Culhane then put together a database—the first of its kind—to track who was coming in and out of the shelter system. What he discovered profoundly changed the way homelessness is understood. Homelessness doesn’t have a normal distribution, it turned out. It has a power-law distribution. “We found that eighty per cent of the homeless were in and out really quickly,” he said. “In Philadelphia, the most common length of time that someone is homeless is one day. And the second most common length is two days. And they never come back. Anyone who ever has to stay in a shelter involuntarily knows that all you think about is how to make sure you never come back.”
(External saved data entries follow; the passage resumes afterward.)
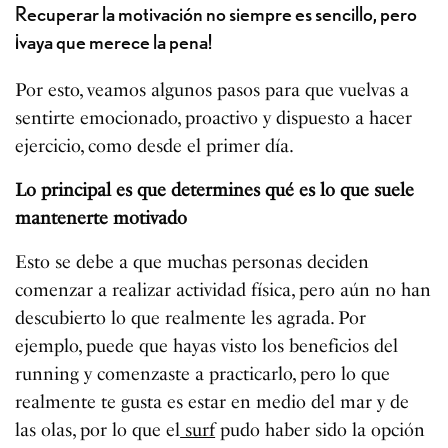
Recuperar la motivación no siempre es sencillo, pero
¡vaya que merece la pena!
Por esto, veamos algunos pasos para que vuelvas a
sentirte emocionado, proactivo y dispuesto a hacer
ejercicio, como desde el primer día.
Lo principal es que determines qué es lo que suele
mantenerte motivado
Esto se debe a que muchas personas deciden
comenzar a realizar actividad física, pero aún no han
descubierto lo que realmente les agrada. Por
ejemplo, puede que hayas visto los beneficios del
running y comenzaste a practicarlo, pero lo que
realmente te gusta es estar en medio del mar y de
las olas, por lo que el
surf
pudo haber sido la opción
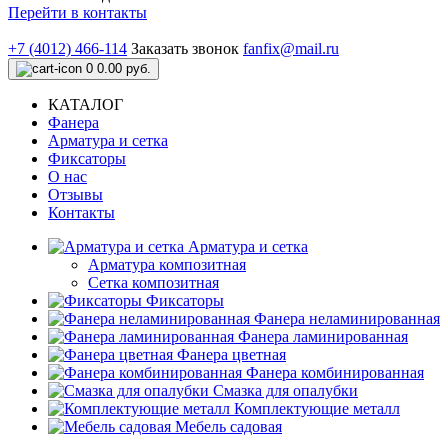
Перейти в контакты
+7 (4012) 466-114
Заказать звонок
fanfix@mail.ru
0
0.00 руб.
КАТАЛОГ
Фанера
Арматура и сетка
Фиксаторы
О нас
Отзывы
Контакты
Арматура и сетка
Арматура композитная
Сетка композитная
Фиксаторы
Фанера неламинированная
Фанера ламинированная
Фанера цветная
Фанера комбинированная
Смазка для опалубки
Комплектующие металл
Мебель садовая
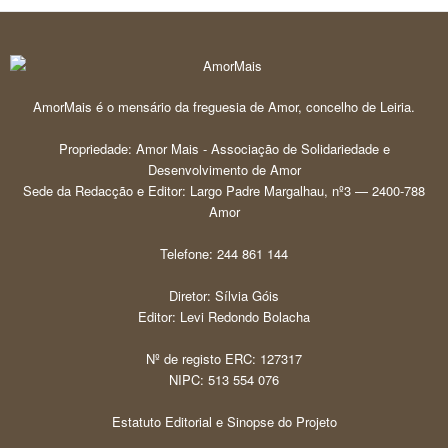
AmorMais é o mensário da freguesia de Amor, concelho de Leiria.
Propriedade: Amor Mais - Associação de Solidariedade e
Desenvolvimento de Amor
Sede da Redacção e Editor: Largo Padre Margalhau, nº3 — 2400-788
Amor
Telefone: 244 861 144
Diretor: Sílvia Góis
Editor: Levi Redondo Bolacha
Nº de registo ERC: 127317
NIPC: 513 554 076
Estatuto Editorial e Sinopse do Projeto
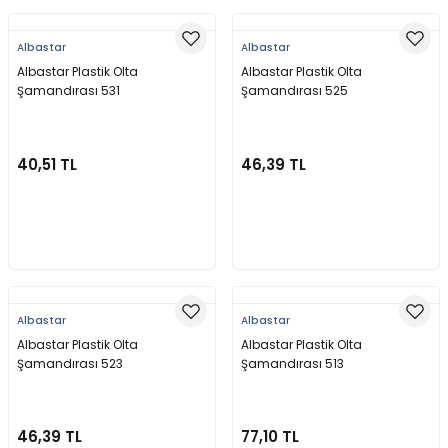
Albastar
Albastar
Albastar Plastik Olta
Albastar Plastik Olta
Şamandırası 531
Şamandırası 525
40,51 TL
46,39 TL
Sepete Ekle
Sepete Ekle
Albastar
Albastar
Albastar Plastik Olta
Albastar Plastik Olta
Şamandırası 523
Şamandırası 513
46,39 TL
77,10 TL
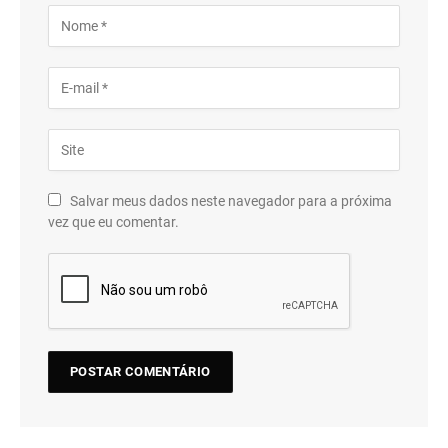
Salvar meus dados neste navegador para a próxima
vez que eu comentar.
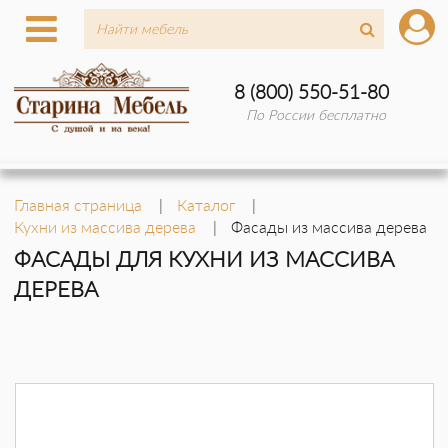
8 (800) 550-51-80
По России бесплатно
Главная страница
Каталог
Кухни из массива дерева
Фасады из массива дерева
ФАСАДЫ ДЛЯ КУХНИ ИЗ МАССИВА
ДЕРЕВА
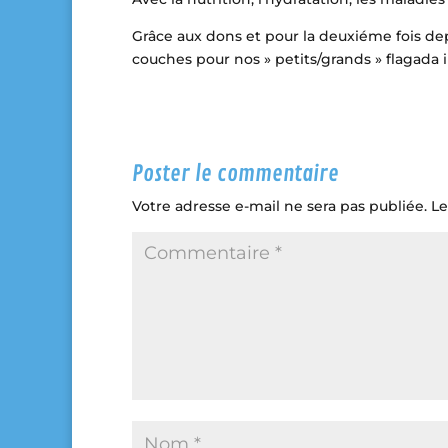
Grâce aux dons et pour la deuxiéme fois de
couches pour nos » petits/grands » flagada 
Poster le commentaire
Votre adresse e-mail ne sera pas publiée.
Le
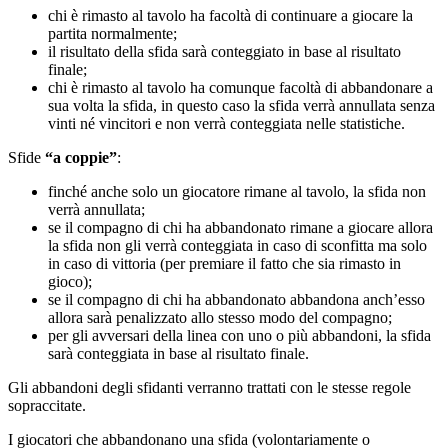
chi è rimasto al tavolo ha facoltà di continuare a giocare la
partita normalmente;
il risultato della sfida sarà conteggiato in base al risultato
finale;
chi è rimasto al tavolo ha comunque facoltà di abbandonare a
sua volta la sfida, in questo caso la sfida verrà annullata senza
vinti né vincitori e non verrà conteggiata nelle statistiche.
Sfide
“a coppie”
:
finché anche solo un giocatore rimane al tavolo, la sfida non
verrà annullata;
se il compagno di chi ha abbandonato rimane a giocare allora
la sfida non gli verrà conteggiata in caso di sconfitta ma solo
in caso di vittoria (per premiare il fatto che sia rimasto in
gioco);
se il compagno di chi ha abbandonato abbandona anch’esso
allora sarà penalizzato allo stesso modo del compagno;
per gli avversari della linea con uno o più abbandoni, la sfida
sarà conteggiata in base al risultato finale.
Gli abbandoni degli sfidanti verranno trattati con le stesse regole
sopraccitate.
I giocatori che abbandonano una sfida (volontariamente o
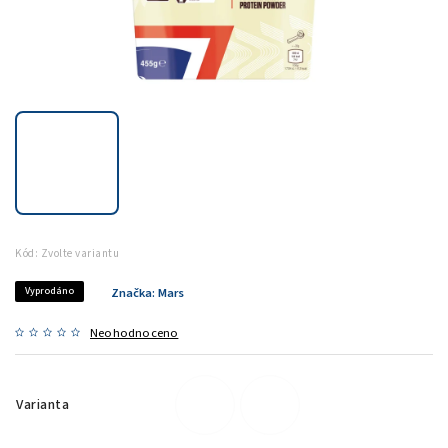
Kód:
Zvolte variantu
Vyprodáno
Značka:
Mars
Neohodnoceno
Varianta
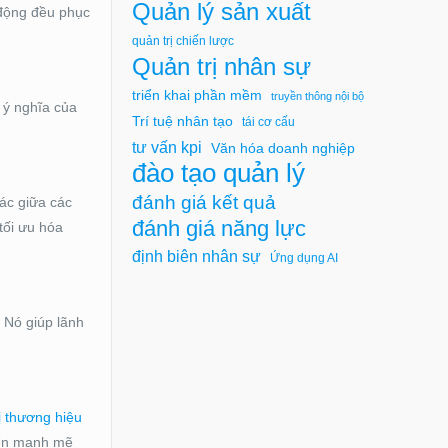
Quản lý sản xuất
 động đều phục
quản trị chiến lược
Quản trị nhân sự
triển khai phần mềm
truyền thông nội bộ
à ý nghĩa của
Trí tuệ nhân tạo
tái cơ cấu
tư vấn kpi
Văn hóa doanh nghiệp
đào tạo quản lý
đánh giá kết quả
ác giữa các
đánh giá năng lực
 tối ưu hóa
định biên nhân sự
Ứng dụng AI
 Nó giúp lãnh
ị thương hiệu
riển mạnh mẽ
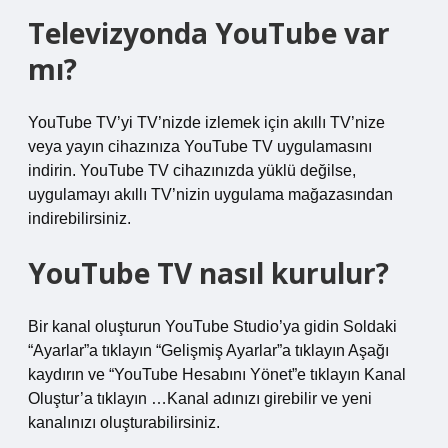
Televizyonda YouTube var
mı?
YouTube TV’yi TV’nizde izlemek için akıllı TV’nize
veya yayın cihazınıza YouTube TV uygulamasını
indirin. YouTube TV cihazınızda yüklü değilse,
uygulamayı akıllı TV’nizin uygulama mağazasından
indirebilirsiniz.
YouTube TV nasıl kurulur?
Bir kanal oluşturun YouTube Studio’ya gidin Soldaki
“Ayarlar”a tıklayın “Gelişmiş Ayarlar”a tıklayın Aşağı
kaydırın ve “YouTube Hesabını Yönet”e tıklayın Kanal
Oluştur’a tıklayın …Kanal adınızı girebilir ve yeni
kanalınızı oluşturabilirsiniz.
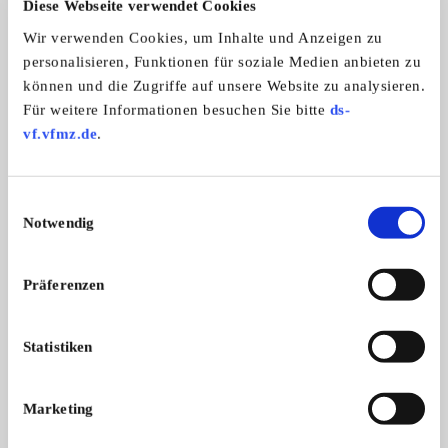
Diese Webseite verwendet Cookies
Benutzer sind und daher wertvoller für Publisher und
werbetreibende Drittparteien sind.
Wir verwenden Cookies, um Inhalte und Anzeigen zu
personalisieren, Funktionen für soziale Medien anbieten zu
Maximale
können und die Zugriffe auf unsere Website zu analysieren.
Name
Anbieter
Zweck
Typ
Speicherdauer
Für weitere Informationen besuchen Sie bitte
ds-
__Secure
youtube.c
Wird verwendet,
180
HTT
vf.vfmz.de
.
-
om
um die Interaktion
Tage
P-
ROLLOU
der Nutzer mit
Coo
T_TOKE
eingebetteten
kie
Einwilligungsauswahl
N
Inhalten zu
Notwendig
verfolgen.
__Secure
youtube.c
Speichert die
Sitzun
HTT
Präferenzen
-YEC
om
Benutzereinstellu
g
P-
ngen beim Abruf
Coo
eines auf anderen
kie
Statistiken
Webseiten
integrierten
Youtube-Videos
Marketing
__Secure
youtube.c
Wird verwendet,
180
HTT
The next ten per cent were what Culhane calls episodic users. They would come for three weeks at a time, and return periodically, particularly in the winter. They were quite young, and they were often heavy drug users. It was the last ten per cent—the group at the farthest edge of the curve—that interested Culhane the most. They were the chronically homeless, who lived in the shelters, sometimes for years at a time. They were older. Many were mentally ill or physically disabled, and when we think about homelessness as a social problem—the people sleeping on the sidewalk, aggressively panhandling, lying drunk in doorways, huddled on subway grates and under bridges—it’s this group that we have in mind. In the early nineteen-nineties, Culhane’s database suggested that New York City had a quarter of a million people who were homeless at some point in the previous half decade —which was a surprisingly high number. But only about twenty-five hundred were chronically homeless.
It turns out, furthermore, that this group costs the health-care and social-services systems far more than anyone had ever anticipated. Culhane estimates that in New York at least sixty-two million dollars was being spent annually to shelter just those twenty-five hundred hard-core homeless.
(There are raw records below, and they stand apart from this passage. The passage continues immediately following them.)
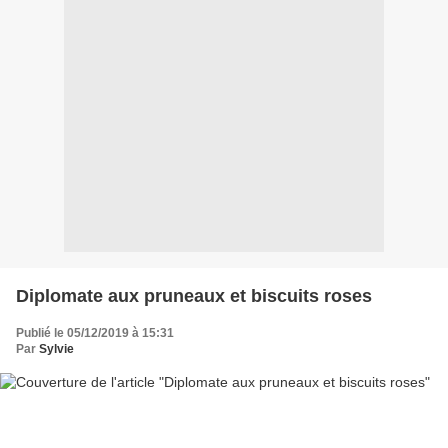
Diplomate aux pruneaux et biscuits roses
Publié le 05/12/2019 à 15:31
Par
Sylvie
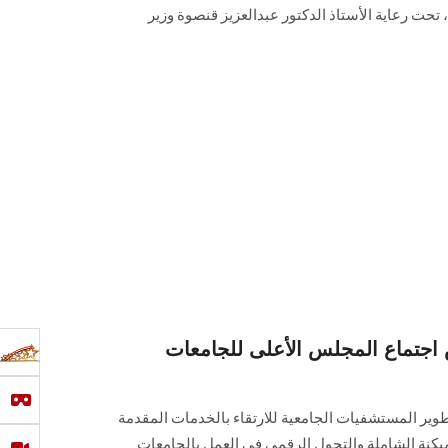
خلال الفترة من 2 إلى 4 مارس 2026، تحت رعاية الأستاذ الدكتور عبدالعزيز قنصوة وزير
س اجتماع المجلس الأعلى للجامعات
تطوير المستشفيات الجامعية للارتقاء بالخدمات المقدمة
يكنة الشاملة والتحول الرقمي في العمل بالجامعات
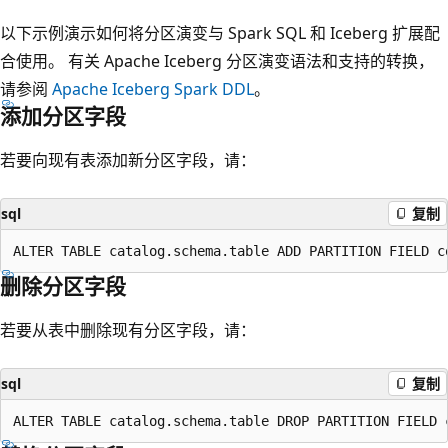
以下示例演示如何将分区演变与 Spark SQL 和 Iceberg 扩展配
合使用。 有关 Apache Iceberg 分区演变语法和支持的转换，
请参阅
Apache Iceberg Spark DDL
。
添加分区字段
若要向现有表添加新分区字段，请：
sql
复制
删除分区字段
若要从表中删除现有分区字段，请：
sql
复制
What does this have to do with education? The ones that cause the majority of referrals, disciplinary actions, and poor scores on high-stakes tests, may be just those hard-core few. And they are being poorly served by current educational fixes. Many of them have poor reading and writing skills; some are virtually innumerate. Yet, in a typical high school, such students generally do not get the assistance they need. They aren't "special ed", they just haven't picked up the skills they need to manage to learn. They find classes a tedious and incomprehensible nuisance - as a result, they often disrupt, just to engineer an escape from the torture.
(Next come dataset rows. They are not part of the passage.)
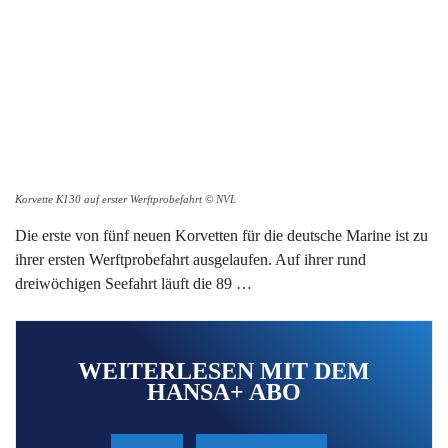
Korvette K130 auf erster Werftprobefahrt © NVL
Die erste von fünf neuen Korvetten für die deutsche Marine ist zu
ihrer ersten Werftprobefahrt ausgelaufen. Auf ihrer rund
dreiwöchigen Seefahrt läuft die 89 …
WEITERLESEN MIT DEM
HANSA+ ABO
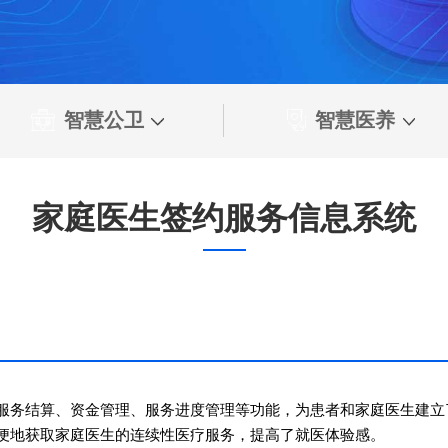
智慧公卫
智慧医养
家庭医生签约服务信息系统
服务结算、资金管理、服务进度管理等功能，为患者和家庭医生建立
便地获取家庭医生的连续性医疗服务，提高了就医体验感。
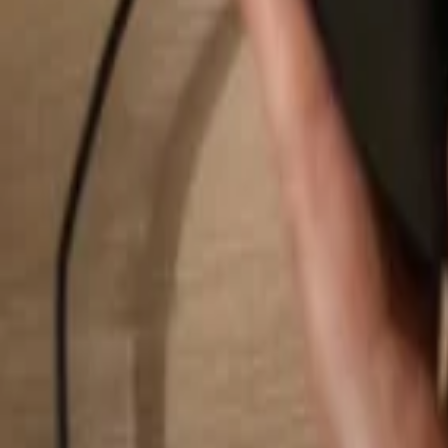
Suchen...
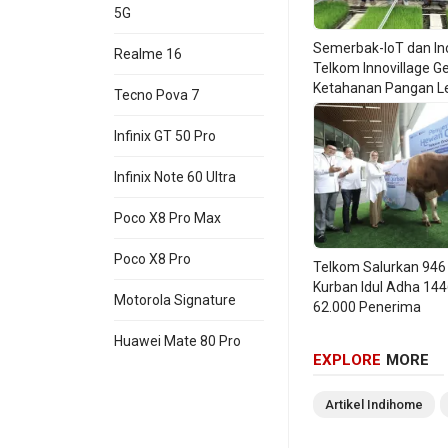
5G
Fitur ini juga men
Semerbak-IoT dan In
kontribusi perusah
Realme 16
Telkom Innovillage G
transaksi ke pelak
Ketahanan Pangan L
Tecno Pova 7
Teknologi
Studi Kasus: Te
Infinix GT 50 Pro
Salah satu contoh
Infinix Note 60 Ultra
yang digunakan ma
Poco X8 Pro Max
Kini, berkat integ
dan sesuai regulasi
Poco X8 Pro
Telkom Salurkan 94
Kurban Idul Adha 144
“Solusi dari PaDi 
Motorola Signature
62.000 Penerima
policy maupun comp
Huawei Mate 80 Pro
SAP yang kami mi
EXPLORE
MORE
bertransaksi sekal
Vice President E-
Artikel
Indihome
Anom Wicaksono.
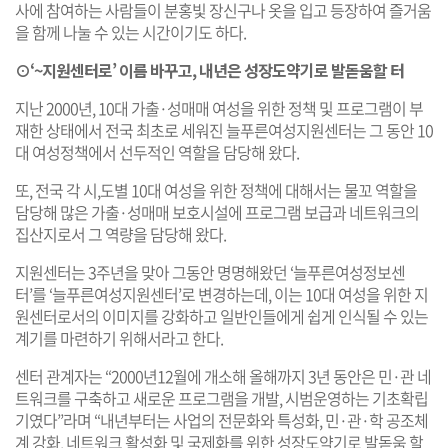
사에 참여하는 사람들이 분홍빛 장신구나 옷을 입고 등장하여 즐거움
을 함께 나눌 수 있는 시간이기도 하다.
⊙‘~지원센터로’ 이름 바꾸고, 내년은 성장도약기로 발돋움할 터
지난 2000년, 10대 가출·성매매 여성을 위한 정책 및 프로그램이 부
재한 상태에서 전국 최초로 세워진 늘푸른여성지원센터는 그 동안 10
대 여성정책에서 선두적인 역할을 담당해 왔다.
또, 전국 각 시,도별 10대 여성을 위한 정책에 대해서는 물꼬 역할을
담당해 많은 가출·성매매 보호시설에 프로그램 보급과 네트워크의
집산지로서 그 역량을 담당해 왔다.
지원센터는 3주년을 맞아 그동안 명명해왔던 ‘늘푸른여성정보센
터’를 ‘늘푸른여성지원센터’로 변경하는데, 이는 10대 여성을 위한 지
원센터로서의 이미지를 강화하고 일반인들에게 쉽게 인식될 수 있는
계기를 마련하기 위해서라고 한다.
센터 관계자는 “2000년12월에 개소해 올해까지 3년 동안은 민·관 네
트워크를 구축하고 새로운 프로그램을 개발, 시범운영하는 기초확립
기였다”라며 “내년부터는 사업의 전문화와 특성화, 민·관·학 공조체
계 강화, 네트워크 활성화 및 국제화를 위한 성장도약기로 발돋움 할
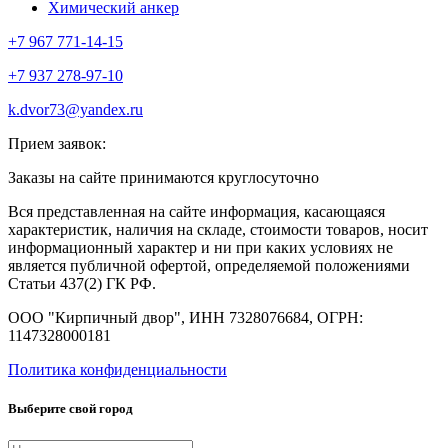
Химический анкер
+7 967 771-14-15
+7 937 278-97-10
k.dvor73@yandex.ru
Прием заявок:
Заказы на сайте принимаются круглосуточно
Вся представленная на сайте информация, касающаяся
характеристик, наличия на складе, стоимости товаров, носит
информационный характер и ни при каких условиях не
является публичной офертой, определяемой положениями
Статьи 437(2) ГК РФ.
ООО "Кирпичный двор", ИНН 7328076684, ОГРН:
1147328000181
Политика конфиденциальности
Выберите свой город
Such students might better be served in a "high school preparatory" program, that addresses their educational shortcomings. It should probably be housed in a separate facility, far from temptation to cut class and wander the hallways. No student should be in the program except the academically underpowered. It shouldn't be a dumping ground for the unruly. The goal would be to turn the students around in the shortest time possible, and might include a longer day, or even Saturday school or an extended school year.